» Assignment
In the records below, find the lines that include "about" and copy each.

» Records contained in a dataset
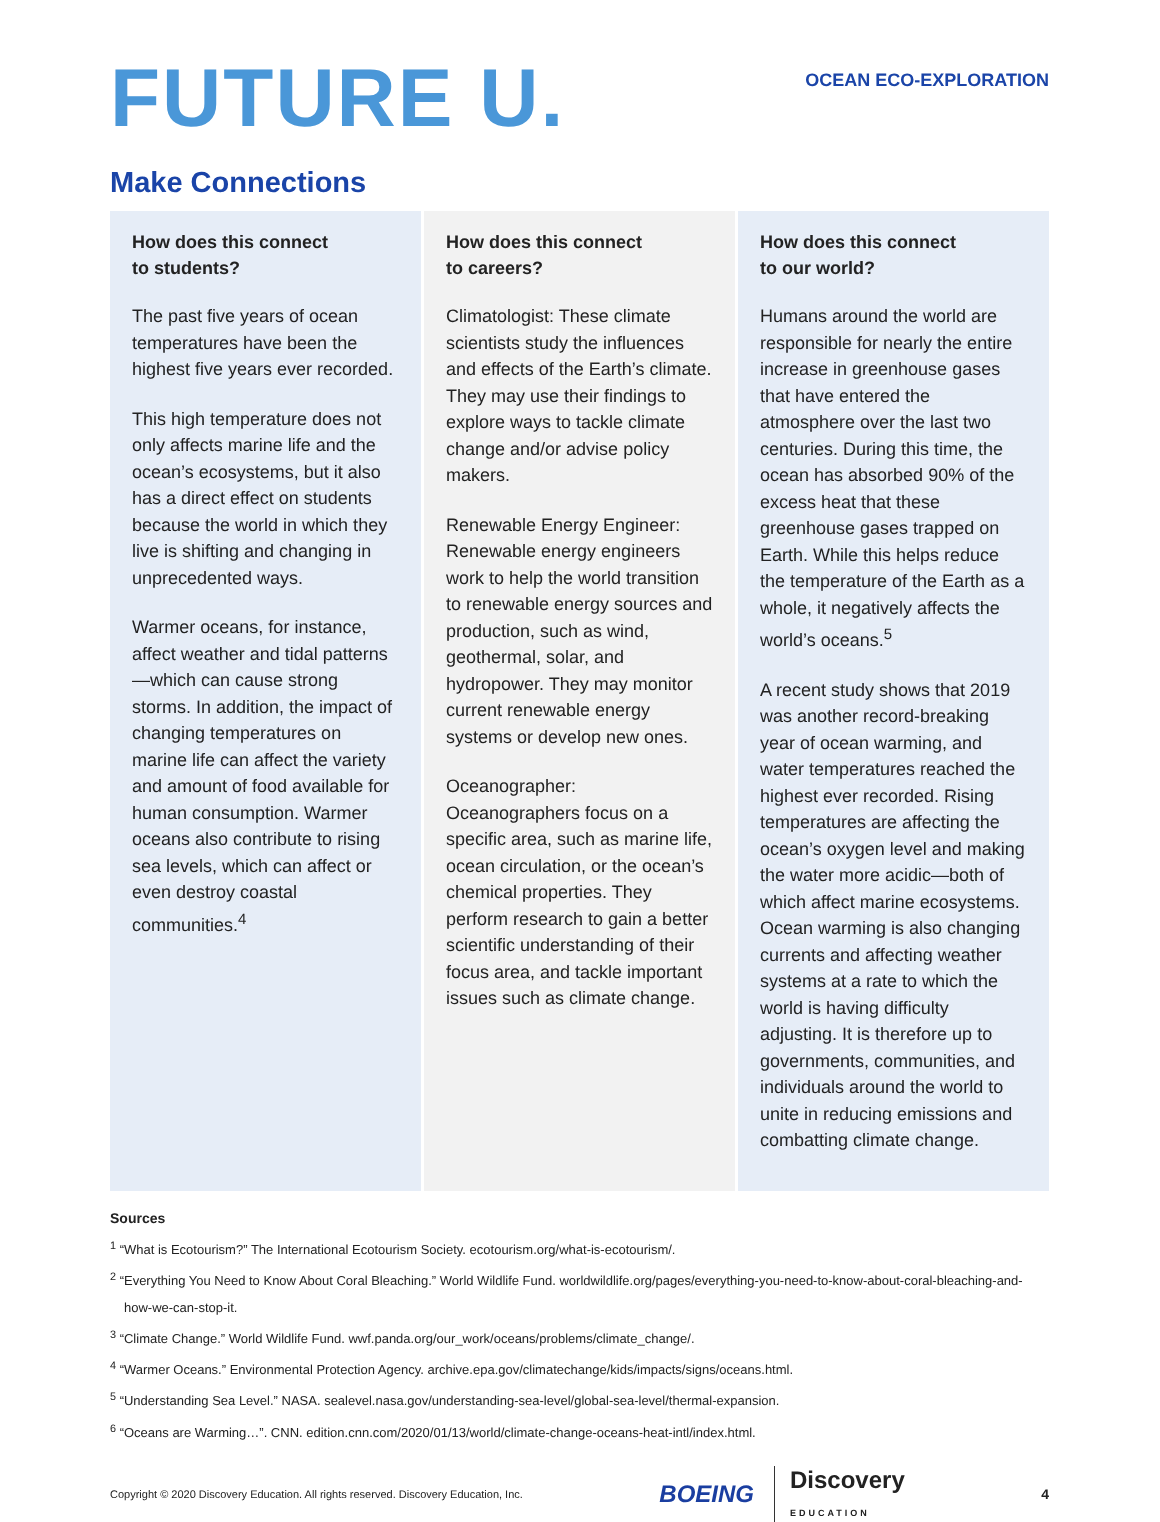FUTURE U.
OCEAN ECO-EXPLORATION
Make Connections
How does this connect
to students?
The past five years of ocean temperatures have been the highest five years ever recorded.
This high temperature does not only affects marine life and the ocean’s ecosystems, but it also has a direct effect on students because the world in which they live is shifting and changing in unprecedented ways.
Warmer oceans, for instance, affect weather and tidal patterns—which can cause strong storms. In addition, the impact of changing temperatures on marine life can affect the variety and amount of food available for human consumption. Warmer oceans also contribute to rising sea levels, which can affect or even destroy coastal communities.<sup>4</sup>
How does this connect
to careers?
Climatologist: These climate scientists study the influences and effects of the Earth’s climate. They may use their findings to explore ways to tackle climate change and/or advise policy makers.
Renewable Energy Engineer: Renewable energy engineers work to help the world transition to renewable energy sources and production, such as wind, geothermal, solar, and hydropower. They may monitor current renewable energy systems or develop new ones.
Oceanographer:
Oceanographers focus on a specific area, such as marine life, ocean circulation, or the ocean’s chemical properties. They perform research to gain a better scientific understanding of their focus area, and tackle important issues such as climate change.
How does this connect
to our world?
Humans around the world are responsible for nearly the entire increase in greenhouse gases that have entered the atmosphere over the last two centuries. During this time, the ocean has absorbed 90% of the excess heat that these greenhouse gases trapped on Earth. While this helps reduce the temperature of the Earth as a whole, it negatively affects the world’s oceans.<sup>5</sup>
A recent study shows that 2019 was another record-breaking year of ocean warming, and water temperatures reached the highest ever recorded. Rising temperatures are affecting the ocean’s oxygen level and making the water more acidic—both of which affect marine ecosystems. Ocean warming is also changing currents and affecting weather systems at a rate to which the world is having difficulty adjusting. It is therefore up to governments, communities, and individuals around the world to unite in reducing emissions and combatting climate change.
Sources
<sup>1</sup> “What is Ecotourism?” The International Ecotourism Society. ecotourism.org/what-is-ecotourism/.
<sup>2</sup> “Everything You Need to Know About Coral Bleaching.” World Wildlife Fund. worldwildlife.org/pages/everything-you-need-to-know-about-coral-bleaching-and-how-we-can-stop-it.
<sup>3</sup> “Climate Change.” World Wildlife Fund. wwf.panda.org/our_work/oceans/problems/climate_change/.
<sup>4</sup> “Warmer Oceans.” Environmental Protection Agency. archive.epa.gov/climatechange/kids/impacts/signs/oceans.html.
<sup>5</sup> “Understanding Sea Level.” NASA. sealevel.nasa.gov/understanding-sea-level/global-sea-level/thermal-expansion.
<sup>6</sup> “Oceans are Warming…”. CNN. edition.cnn.com/2020/01/13/world/climate-change-oceans-heat-intl/index.html.
Copyright © 2020 Discovery Education. All rights reserved. Discovery Education, Inc. BOEING Discovery
EDUCATION 4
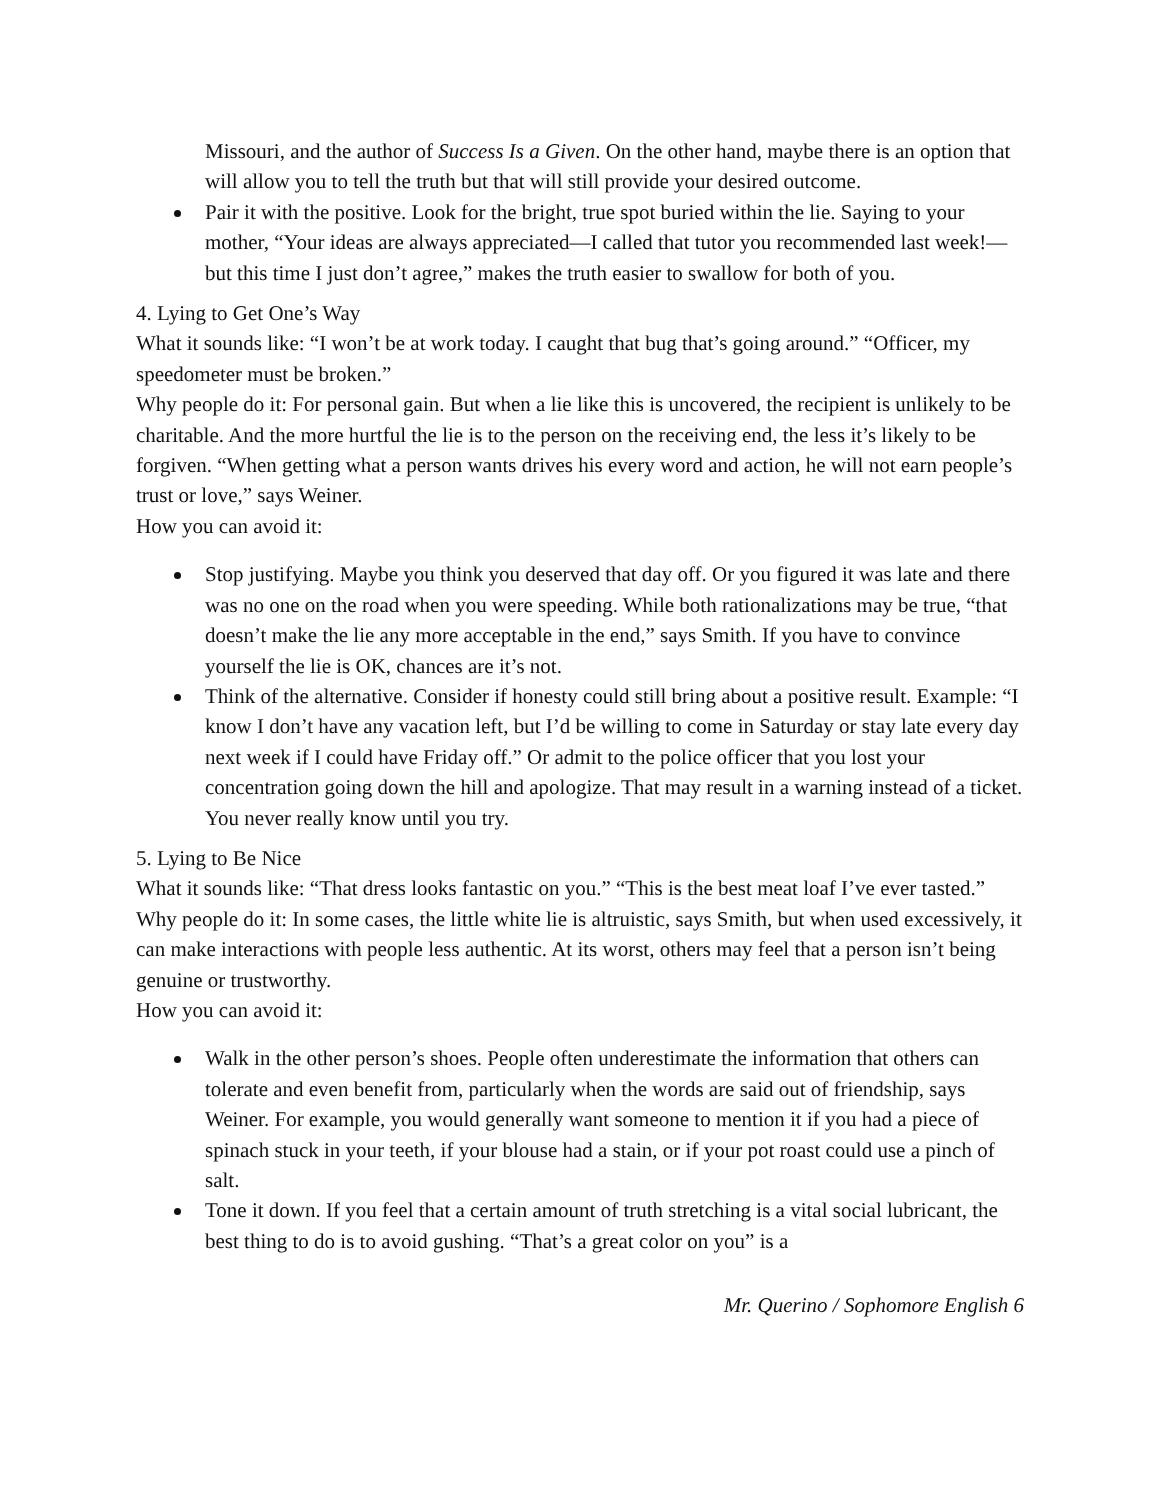Missouri, and the author of Success Is a Given. On the other hand, maybe there is an option that will allow you to tell the truth but that will still provide your desired outcome.
Pair it with the positive. Look for the bright, true spot buried within the lie. Saying to your mother, “Your ideas are always appreciated—I called that tutor you recommended last week!—but this time I just don’t agree,” makes the truth easier to swallow for both of you.
4. Lying to Get One’s Way
What it sounds like: “I won’t be at work today. I caught that bug that’s going around.” “Officer, my speedometer must be broken.”
Why people do it: For personal gain. But when a lie like this is uncovered, the recipient is unlikely to be charitable. And the more hurtful the lie is to the person on the receiving end, the less it’s likely to be forgiven. “When getting what a person wants drives his every word and action, he will not earn people’s trust or love,” says Weiner.
How you can avoid it:
Stop justifying. Maybe you think you deserved that day off. Or you figured it was late and there was no one on the road when you were speeding. While both rationalizations may be true, “that doesn’t make the lie any more acceptable in the end,” says Smith. If you have to convince yourself the lie is OK, chances are it’s not.
Think of the alternative. Consider if honesty could still bring about a positive result. Example: “I know I don’t have any vacation left, but I’d be willing to come in Saturday or stay late every day next week if I could have Friday off.” Or admit to the police officer that you lost your concentration going down the hill and apologize. That may result in a warning instead of a ticket. You never really know until you try.
5. Lying to Be Nice
What it sounds like: “That dress looks fantastic on you.” “This is the best meat loaf I’ve ever tasted.”
Why people do it: In some cases, the little white lie is altruistic, says Smith, but when used excessively, it can make interactions with people less authentic. At its worst, others may feel that a person isn’t being genuine or trustworthy.
How you can avoid it:
Walk in the other person’s shoes. People often underestimate the information that others can tolerate and even benefit from, particularly when the words are said out of friendship, says Weiner. For example, you would generally want someone to mention it if you had a piece of spinach stuck in your teeth, if your blouse had a stain, or if your pot roast could use a pinch of salt.
Tone it down. If you feel that a certain amount of truth stretching is a vital social lubricant, the best thing to do is to avoid gushing. “That’s a great color on you” is a
Mr. Querino / Sophomore English 6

» Exercise result
<sup>2</sup> “Everything You Need to Know About Coral Bleaching.” World Wildlife Fund. worldwildlife.org/pages/everything-you-need-to-know-about-coral-bleaching-and-how-we-can-stop-it.
Think of the alternative. Consider if honesty could still bring about a positive result. Example: “I know I don’t have any vacation left, but I’d be willing to come in Saturday or stay late every day next week if I could have Friday off.” Or admit to the police officer that you lost your concentration going down the hill and apologize. That may result in a warning instead of a ticket. You never really know until you try.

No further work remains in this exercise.